What we’re seeing in MAGA is a prospective demagogue - somebody whose base centers around an individual rather than any coherent political stances. Personal issues don’t matter to that base nearly to the same degree because they’re really there for the person more than the political platform.

There are people who will vote R or D no matter what. Some in my family. Some I’m sure in yours. You are fooling yourself if you think that everyone on your side are noble and informed. That’s throwing out human nature. The base is the base because it’s nearly impossible to move them. It’s right there in the name.

My thought about it not being a huge surprise if it flips is NOT to spend money on it. Neither side is spending much there and exactly right, it is an expensive state. One could argue that with a huge amount of money more than team Trump it might be worth it, but I’m not.

My thought is just that it is close enough that with abortion and pot being on the ballot turnout may favor a D surprise. Especially if the systemic error goes D ward this time, which it might. And there is a GOTV associated with those initiatives I believe.

I’m still not getting it, so it must be me. In a state where 1% means 100,000 votes, your effort will likely be matched by a bunch of other people unavailable in a smaller population. There are more voters, more volunteers, more dollars, more everything. And 1% is 1%, whether it’s to flip voters or encourage participation.

Sorry if I’m being dense. But the dismissal of larger populations as do-able compared to smaller ones always sounds to me like getting 100,000 people in a room and convincing every single one to behave a certain way. No, it’s like getting 10,000,000 people in a room and convincing one out of every hundred. You still only have to convince 1%, same as if it was 10,000 or 1,000.

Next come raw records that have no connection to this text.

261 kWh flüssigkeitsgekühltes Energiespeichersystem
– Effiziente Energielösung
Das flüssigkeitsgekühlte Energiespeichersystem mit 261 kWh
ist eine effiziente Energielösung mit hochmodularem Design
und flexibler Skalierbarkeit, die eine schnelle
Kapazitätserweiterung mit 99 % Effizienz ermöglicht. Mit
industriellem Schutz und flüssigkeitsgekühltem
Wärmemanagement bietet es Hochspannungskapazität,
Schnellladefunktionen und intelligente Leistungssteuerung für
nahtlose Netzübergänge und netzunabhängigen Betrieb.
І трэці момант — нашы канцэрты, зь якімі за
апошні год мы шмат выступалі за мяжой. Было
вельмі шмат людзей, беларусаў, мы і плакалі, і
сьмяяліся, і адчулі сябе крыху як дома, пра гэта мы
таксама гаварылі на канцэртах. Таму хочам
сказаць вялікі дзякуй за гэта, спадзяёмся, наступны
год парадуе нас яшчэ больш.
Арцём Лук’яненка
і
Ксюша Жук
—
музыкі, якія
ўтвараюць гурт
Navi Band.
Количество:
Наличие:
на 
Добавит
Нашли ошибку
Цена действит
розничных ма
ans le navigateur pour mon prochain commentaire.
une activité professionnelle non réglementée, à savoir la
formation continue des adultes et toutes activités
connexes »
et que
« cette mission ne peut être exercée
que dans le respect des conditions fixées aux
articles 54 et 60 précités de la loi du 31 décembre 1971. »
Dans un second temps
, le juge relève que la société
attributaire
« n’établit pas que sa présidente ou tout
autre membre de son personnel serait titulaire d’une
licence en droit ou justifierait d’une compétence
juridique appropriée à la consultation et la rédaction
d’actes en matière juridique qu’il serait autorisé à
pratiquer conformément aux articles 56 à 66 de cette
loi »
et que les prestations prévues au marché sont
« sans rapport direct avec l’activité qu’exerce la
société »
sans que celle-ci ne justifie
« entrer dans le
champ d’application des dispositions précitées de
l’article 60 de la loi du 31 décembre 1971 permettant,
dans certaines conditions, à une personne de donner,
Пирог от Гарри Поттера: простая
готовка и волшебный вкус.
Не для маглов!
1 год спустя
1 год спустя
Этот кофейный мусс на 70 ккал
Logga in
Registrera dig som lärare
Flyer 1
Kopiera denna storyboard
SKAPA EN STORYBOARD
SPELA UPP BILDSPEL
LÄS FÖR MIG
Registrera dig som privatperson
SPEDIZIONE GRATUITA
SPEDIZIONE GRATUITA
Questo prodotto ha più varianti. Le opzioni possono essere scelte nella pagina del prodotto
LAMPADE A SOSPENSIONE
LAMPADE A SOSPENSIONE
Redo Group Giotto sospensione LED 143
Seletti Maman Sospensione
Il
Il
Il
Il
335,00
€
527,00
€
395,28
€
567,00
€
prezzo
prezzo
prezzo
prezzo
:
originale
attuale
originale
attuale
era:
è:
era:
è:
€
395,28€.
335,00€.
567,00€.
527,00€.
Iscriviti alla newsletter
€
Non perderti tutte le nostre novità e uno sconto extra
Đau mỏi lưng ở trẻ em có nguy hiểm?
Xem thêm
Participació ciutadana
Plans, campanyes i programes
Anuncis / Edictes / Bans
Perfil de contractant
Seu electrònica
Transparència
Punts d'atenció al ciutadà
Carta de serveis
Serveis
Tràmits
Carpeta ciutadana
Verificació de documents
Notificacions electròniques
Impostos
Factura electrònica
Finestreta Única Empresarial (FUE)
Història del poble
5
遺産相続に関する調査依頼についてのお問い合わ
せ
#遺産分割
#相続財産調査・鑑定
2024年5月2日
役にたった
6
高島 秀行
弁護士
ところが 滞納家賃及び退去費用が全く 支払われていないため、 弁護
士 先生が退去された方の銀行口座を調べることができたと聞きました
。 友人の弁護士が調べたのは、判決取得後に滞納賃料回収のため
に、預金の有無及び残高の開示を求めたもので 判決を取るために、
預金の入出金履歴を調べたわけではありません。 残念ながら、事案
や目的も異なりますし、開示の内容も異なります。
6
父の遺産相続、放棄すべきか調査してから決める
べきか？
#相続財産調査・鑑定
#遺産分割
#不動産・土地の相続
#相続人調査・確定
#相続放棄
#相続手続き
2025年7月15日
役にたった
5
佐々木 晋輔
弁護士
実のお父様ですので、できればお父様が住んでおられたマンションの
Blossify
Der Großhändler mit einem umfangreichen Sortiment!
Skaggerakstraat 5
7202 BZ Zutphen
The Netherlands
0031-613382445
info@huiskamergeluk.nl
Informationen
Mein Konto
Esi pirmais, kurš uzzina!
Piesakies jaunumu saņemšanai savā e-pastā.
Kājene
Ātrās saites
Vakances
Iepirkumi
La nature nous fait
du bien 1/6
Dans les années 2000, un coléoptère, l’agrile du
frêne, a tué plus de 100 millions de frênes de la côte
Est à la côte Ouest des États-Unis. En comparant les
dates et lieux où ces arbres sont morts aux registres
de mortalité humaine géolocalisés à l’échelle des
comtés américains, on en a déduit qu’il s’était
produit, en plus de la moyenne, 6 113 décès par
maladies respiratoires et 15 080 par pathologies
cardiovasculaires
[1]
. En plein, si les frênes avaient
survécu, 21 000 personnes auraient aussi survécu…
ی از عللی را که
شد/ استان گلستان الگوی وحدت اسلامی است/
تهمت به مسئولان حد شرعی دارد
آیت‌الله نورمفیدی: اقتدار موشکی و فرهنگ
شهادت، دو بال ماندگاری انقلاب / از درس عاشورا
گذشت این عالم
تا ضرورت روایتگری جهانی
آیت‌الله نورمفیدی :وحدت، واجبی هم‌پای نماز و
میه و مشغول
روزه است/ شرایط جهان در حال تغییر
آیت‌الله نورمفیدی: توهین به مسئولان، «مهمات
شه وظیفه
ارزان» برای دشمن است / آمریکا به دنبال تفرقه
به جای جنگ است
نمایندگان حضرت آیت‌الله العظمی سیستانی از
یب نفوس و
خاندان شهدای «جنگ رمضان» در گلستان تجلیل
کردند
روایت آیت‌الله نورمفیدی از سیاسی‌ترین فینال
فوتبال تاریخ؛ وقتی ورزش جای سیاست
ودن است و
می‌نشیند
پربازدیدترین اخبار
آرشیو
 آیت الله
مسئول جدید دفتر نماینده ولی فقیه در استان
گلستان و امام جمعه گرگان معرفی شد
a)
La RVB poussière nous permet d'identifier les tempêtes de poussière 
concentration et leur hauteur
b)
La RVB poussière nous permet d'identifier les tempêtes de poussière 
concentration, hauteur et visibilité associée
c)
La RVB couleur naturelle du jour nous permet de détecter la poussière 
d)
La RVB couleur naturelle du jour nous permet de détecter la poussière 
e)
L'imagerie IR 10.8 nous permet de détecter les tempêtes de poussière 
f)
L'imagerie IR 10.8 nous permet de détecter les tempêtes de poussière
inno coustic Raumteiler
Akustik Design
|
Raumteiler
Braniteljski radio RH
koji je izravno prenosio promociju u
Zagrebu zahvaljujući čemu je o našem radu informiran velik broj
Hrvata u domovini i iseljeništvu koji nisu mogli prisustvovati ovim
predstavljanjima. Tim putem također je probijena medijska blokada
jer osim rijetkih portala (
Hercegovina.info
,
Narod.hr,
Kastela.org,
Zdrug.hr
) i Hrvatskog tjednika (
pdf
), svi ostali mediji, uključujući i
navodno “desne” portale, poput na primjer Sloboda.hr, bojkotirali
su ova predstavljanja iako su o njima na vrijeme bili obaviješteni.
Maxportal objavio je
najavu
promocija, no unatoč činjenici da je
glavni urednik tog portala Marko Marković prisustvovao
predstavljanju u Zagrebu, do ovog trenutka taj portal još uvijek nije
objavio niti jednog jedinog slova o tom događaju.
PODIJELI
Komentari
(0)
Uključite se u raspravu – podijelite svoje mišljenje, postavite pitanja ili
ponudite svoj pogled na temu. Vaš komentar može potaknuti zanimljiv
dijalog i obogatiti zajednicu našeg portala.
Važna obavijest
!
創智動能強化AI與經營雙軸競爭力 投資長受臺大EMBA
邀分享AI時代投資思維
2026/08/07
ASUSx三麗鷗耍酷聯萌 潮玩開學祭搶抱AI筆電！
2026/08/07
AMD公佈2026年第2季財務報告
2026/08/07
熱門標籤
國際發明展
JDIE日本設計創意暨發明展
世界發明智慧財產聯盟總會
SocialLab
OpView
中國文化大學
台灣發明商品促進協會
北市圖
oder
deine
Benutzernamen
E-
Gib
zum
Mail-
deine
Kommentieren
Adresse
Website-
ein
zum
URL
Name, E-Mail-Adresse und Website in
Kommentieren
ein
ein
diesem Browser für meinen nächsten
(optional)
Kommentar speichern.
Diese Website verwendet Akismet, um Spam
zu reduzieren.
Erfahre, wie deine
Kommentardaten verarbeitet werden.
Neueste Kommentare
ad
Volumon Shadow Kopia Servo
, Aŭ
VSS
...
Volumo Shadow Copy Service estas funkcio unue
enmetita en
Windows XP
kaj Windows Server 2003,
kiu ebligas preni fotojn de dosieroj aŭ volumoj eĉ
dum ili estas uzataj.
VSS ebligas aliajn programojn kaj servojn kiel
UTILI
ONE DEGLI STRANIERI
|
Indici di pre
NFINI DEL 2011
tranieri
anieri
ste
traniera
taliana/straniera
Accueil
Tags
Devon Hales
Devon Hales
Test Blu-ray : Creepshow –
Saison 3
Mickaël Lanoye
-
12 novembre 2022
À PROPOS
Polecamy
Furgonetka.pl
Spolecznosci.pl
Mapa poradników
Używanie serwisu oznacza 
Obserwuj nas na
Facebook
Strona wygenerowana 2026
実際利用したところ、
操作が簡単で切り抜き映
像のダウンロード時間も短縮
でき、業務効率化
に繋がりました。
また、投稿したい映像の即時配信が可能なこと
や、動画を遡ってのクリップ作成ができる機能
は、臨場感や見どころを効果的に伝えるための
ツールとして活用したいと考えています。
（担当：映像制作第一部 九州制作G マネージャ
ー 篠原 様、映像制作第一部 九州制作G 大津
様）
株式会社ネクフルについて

This is some of the worst “both sides”-ing I’ve seen in recent months and that’s saying a lot.
You think at a Harris rally you’d be able to find people handwaving a litany of crimes that Harris has committed as all conspiracies? (It doesn’t even get to that point of course on the left wing; people get booted for very small infractions) And that all the economic, crime data etc are all conspiracies too?

As mad as politics in the UK can get, we’re still in a shared reality on most data. MAGA is not normal politics.

Texas is not in play, Harris is behind 6%. What is exciting is that it is ONLY 6%.

But Florida clearly is, not just due to trumps teeny 2% lead, due to the fact abortion and pot are on the ballot.

Yep.

There are not necessarily more of these things available, at least not as a proportion of the state’s population. The Harris campaign is a nationwide organization, raising and spending money and deploying staff and resources centrally from campaign HQ. Any dollar that goes to one state is a dollar that isn’t going to another. As a Texan, I can tell you that for years now national Democrats’ practice has been to use Texas as a piggybank – raise millions of dollars at lavish Houston and Dallas fundraisers to send to other, more competitive states. (Republicans do the same thing with New York and California.)

Of course, each state has its own party organization with it’s own donors, volunteers, etc. The Florida Democratic Pary has been notably decimated in recent years, losing every statewide office. The problem with losing is that it tends to compound itself – volunteers get dispirited and stay home, donors don’t see any point in throwing away their money on a losing cause.

Maybe! I’m certainly not saying that Florida couldn’t flip. I’m doubtful that organizing around the initiatives alone would be sufficient to reverse Trump’s three-and-a-half point win from 2020, but it would be great if it did. I’d be even more thrilled of Senator Rick Scott could get turned out.

Oh, I get it. These are the people who would have been wearing brown shirts in Deutchland in the early 30s and doing worse thereafter.